# Mountainbike Downhill, Freeride, Dirt > Allgemeines Mountainbike Board >  freeride halbschale ?

## UmFBiker

hey ich wollte fragen was ihr davon haltet bei freeriden einen halbschalen helm und eine goggle zu tragen 
danke schon mal für die antowrt

----------


## papa schlumpf

was soll man davon halten?ich würde einen FF helm nehmen, aber jedem seines wie es ihm passt.

----------


## noox

Die Frage ist, was du unter Freeriden verstehst. 

Prinzipiell ist es Geschmacksache. Sobald ich trete, trage ich Halbschale mit normaler Bike-Brille. Ich bin nicht so der Fan von Halbschale und Goggle. Aber gibt genug, die so fahren. 

Wennst sowieso im Bikepark unterwegs bist, würde ich definitiv einen Fullface nehmen.

DEINE AUFGABE →
Führe die Forendiskussion über Halbschale und Goggle beim Freeriden nach dem letzten Beitrag weiter. Die Einträge danach stammen aus einer anderen Quelle.

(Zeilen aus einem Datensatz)
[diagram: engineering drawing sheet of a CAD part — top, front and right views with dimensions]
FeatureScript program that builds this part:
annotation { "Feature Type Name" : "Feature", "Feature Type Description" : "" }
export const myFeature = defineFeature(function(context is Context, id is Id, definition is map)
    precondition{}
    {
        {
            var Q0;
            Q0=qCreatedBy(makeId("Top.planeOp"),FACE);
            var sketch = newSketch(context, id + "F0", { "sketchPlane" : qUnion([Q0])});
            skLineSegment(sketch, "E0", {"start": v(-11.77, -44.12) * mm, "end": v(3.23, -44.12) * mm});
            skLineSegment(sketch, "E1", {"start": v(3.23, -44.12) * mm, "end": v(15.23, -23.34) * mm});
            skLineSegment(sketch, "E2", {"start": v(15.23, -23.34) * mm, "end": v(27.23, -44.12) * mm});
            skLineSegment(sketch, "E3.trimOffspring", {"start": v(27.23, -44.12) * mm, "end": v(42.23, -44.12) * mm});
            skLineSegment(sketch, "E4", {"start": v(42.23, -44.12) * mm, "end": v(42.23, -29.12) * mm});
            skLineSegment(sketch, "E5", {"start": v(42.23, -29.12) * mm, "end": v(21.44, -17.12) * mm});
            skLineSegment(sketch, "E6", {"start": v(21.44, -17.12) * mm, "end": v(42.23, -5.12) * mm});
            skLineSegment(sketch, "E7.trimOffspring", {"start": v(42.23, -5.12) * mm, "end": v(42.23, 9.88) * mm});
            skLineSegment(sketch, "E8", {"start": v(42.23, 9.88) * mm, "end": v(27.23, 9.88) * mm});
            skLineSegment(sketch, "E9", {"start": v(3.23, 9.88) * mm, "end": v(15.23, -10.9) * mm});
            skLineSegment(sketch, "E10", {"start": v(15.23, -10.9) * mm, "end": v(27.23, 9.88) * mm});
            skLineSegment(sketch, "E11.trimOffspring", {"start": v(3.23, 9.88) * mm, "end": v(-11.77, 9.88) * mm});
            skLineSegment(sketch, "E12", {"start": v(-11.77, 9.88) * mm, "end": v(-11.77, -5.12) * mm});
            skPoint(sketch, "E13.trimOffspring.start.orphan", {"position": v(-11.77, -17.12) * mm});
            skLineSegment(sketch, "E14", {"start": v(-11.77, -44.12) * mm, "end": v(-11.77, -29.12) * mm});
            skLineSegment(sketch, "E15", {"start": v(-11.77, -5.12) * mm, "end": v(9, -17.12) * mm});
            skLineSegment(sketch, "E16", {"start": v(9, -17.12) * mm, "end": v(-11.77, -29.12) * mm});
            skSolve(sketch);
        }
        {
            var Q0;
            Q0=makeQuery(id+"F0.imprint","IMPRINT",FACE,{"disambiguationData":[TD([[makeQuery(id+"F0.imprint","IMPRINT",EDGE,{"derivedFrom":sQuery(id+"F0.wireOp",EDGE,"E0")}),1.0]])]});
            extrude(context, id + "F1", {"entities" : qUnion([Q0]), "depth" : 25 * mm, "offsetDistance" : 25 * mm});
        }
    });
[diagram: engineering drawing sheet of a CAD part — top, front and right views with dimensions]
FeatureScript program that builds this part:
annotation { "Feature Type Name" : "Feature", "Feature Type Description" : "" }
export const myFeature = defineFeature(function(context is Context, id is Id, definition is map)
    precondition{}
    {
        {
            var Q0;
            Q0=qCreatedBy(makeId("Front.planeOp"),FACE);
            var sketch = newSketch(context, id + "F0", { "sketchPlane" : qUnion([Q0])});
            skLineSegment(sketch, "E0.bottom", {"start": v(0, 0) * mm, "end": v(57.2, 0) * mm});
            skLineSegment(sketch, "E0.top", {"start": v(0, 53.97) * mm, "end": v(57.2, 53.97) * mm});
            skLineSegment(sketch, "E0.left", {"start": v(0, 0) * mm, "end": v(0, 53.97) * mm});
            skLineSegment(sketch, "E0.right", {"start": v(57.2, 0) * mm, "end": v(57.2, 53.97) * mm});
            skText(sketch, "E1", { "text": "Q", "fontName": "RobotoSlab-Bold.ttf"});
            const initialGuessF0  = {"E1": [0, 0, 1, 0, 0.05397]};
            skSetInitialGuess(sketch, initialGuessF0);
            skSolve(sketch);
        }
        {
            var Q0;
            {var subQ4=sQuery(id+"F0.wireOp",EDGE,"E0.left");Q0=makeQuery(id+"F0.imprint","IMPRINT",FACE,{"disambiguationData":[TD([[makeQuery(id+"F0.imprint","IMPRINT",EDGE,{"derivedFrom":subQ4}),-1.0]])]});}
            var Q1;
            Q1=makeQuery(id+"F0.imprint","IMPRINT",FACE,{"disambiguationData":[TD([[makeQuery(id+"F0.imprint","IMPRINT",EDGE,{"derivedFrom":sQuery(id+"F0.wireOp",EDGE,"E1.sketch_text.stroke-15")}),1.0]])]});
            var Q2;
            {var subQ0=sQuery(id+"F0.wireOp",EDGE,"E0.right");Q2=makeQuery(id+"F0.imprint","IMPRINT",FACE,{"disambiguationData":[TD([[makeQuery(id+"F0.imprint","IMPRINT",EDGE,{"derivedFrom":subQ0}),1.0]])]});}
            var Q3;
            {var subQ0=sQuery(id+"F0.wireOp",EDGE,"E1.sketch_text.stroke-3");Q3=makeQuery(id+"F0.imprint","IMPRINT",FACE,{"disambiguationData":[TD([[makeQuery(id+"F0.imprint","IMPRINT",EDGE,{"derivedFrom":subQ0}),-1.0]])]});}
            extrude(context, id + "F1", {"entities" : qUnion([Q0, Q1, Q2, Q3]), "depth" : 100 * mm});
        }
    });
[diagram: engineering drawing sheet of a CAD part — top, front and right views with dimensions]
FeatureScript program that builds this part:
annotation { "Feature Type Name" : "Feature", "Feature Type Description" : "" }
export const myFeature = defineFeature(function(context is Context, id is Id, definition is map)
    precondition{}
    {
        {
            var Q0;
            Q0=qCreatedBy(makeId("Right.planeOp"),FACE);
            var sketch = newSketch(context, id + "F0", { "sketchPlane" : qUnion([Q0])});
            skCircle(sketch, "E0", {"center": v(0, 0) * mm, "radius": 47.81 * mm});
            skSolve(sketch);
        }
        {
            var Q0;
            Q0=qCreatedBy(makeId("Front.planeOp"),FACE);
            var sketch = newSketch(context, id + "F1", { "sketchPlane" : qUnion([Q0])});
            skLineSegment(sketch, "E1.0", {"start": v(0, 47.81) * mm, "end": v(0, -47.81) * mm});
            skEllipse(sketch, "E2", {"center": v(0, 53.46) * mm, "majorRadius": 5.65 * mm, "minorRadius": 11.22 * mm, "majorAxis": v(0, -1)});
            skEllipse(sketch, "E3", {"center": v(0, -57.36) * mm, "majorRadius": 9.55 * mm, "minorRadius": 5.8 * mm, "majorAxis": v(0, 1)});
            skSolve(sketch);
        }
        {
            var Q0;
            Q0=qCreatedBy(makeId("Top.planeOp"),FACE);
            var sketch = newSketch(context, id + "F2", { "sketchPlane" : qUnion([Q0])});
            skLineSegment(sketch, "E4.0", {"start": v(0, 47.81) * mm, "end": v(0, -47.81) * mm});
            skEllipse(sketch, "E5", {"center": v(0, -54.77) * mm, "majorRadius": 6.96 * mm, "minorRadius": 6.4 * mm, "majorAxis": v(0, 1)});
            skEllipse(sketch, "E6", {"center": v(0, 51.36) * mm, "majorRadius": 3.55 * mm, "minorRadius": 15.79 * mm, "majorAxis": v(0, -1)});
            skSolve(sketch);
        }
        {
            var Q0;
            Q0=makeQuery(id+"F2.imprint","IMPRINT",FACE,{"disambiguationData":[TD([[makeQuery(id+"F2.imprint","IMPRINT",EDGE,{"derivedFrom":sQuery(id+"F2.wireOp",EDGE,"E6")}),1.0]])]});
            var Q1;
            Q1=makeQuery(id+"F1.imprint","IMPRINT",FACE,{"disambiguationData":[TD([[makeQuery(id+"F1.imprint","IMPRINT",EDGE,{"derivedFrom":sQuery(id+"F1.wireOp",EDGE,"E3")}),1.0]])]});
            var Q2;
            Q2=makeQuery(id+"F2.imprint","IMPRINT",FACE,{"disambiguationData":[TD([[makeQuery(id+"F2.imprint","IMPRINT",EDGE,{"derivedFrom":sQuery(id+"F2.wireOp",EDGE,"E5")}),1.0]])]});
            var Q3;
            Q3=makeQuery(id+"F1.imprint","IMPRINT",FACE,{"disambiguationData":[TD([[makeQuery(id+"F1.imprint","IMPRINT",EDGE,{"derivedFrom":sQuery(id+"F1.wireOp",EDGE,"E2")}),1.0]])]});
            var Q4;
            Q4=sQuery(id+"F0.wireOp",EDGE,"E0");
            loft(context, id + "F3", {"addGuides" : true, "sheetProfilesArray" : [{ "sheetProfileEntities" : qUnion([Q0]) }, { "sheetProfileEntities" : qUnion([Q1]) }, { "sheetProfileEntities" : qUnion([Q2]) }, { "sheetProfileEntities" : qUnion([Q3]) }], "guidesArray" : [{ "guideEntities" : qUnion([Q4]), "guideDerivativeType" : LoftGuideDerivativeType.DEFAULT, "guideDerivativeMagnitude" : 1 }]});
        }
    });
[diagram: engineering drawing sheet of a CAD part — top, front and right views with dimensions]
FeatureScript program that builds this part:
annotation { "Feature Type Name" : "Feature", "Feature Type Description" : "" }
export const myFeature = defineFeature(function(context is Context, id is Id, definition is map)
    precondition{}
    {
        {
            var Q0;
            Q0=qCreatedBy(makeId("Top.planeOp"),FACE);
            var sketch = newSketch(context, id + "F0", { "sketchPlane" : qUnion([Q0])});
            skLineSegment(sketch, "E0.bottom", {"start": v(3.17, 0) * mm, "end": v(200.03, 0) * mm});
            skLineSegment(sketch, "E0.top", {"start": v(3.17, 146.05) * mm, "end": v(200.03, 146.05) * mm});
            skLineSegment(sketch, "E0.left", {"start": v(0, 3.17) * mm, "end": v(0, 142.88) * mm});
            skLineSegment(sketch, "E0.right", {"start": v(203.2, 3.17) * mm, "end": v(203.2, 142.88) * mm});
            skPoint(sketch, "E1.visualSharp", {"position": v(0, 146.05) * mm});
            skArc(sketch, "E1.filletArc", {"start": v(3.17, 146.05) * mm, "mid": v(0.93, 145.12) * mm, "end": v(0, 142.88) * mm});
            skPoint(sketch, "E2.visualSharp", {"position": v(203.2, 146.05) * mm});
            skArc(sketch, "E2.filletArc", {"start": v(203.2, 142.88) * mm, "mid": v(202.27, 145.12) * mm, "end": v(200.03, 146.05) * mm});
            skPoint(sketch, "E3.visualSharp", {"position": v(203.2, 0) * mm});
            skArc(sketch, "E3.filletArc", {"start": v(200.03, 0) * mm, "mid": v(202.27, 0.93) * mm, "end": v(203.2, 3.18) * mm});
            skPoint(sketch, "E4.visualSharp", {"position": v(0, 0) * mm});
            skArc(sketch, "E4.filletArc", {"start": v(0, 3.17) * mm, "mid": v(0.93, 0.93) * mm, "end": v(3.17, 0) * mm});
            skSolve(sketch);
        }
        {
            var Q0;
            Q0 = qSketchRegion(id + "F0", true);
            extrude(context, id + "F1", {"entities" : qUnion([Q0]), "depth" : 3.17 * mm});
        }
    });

ERGEBNIS DER AUFGABE →
----------


## georg

Wie noox schon gesagt hat, kommt drauf an was du unter Freeride verstehst:
Bikebark -> Fullface
mit Kumpels bei einer Strecke umhängen, raufschieben, runterfahren, -springen -> Fullface
Eine Runde fahren, also selber treten, ... -> Halbschale mit normalen Radlbrillen

----------


## UmFBiker

ok danke für die antworten 
ja ich meinte  ein paar runden mit den freunden drehen also kein Bikepark

----------


## robertg202

Sehe ich genauso wie die Anderen:
Wenn man mit dem Freunden im Wald spielt = nur DH-Fokus, und im Bikepark sowieso: FF.
Sobald ich trete: Halbschale.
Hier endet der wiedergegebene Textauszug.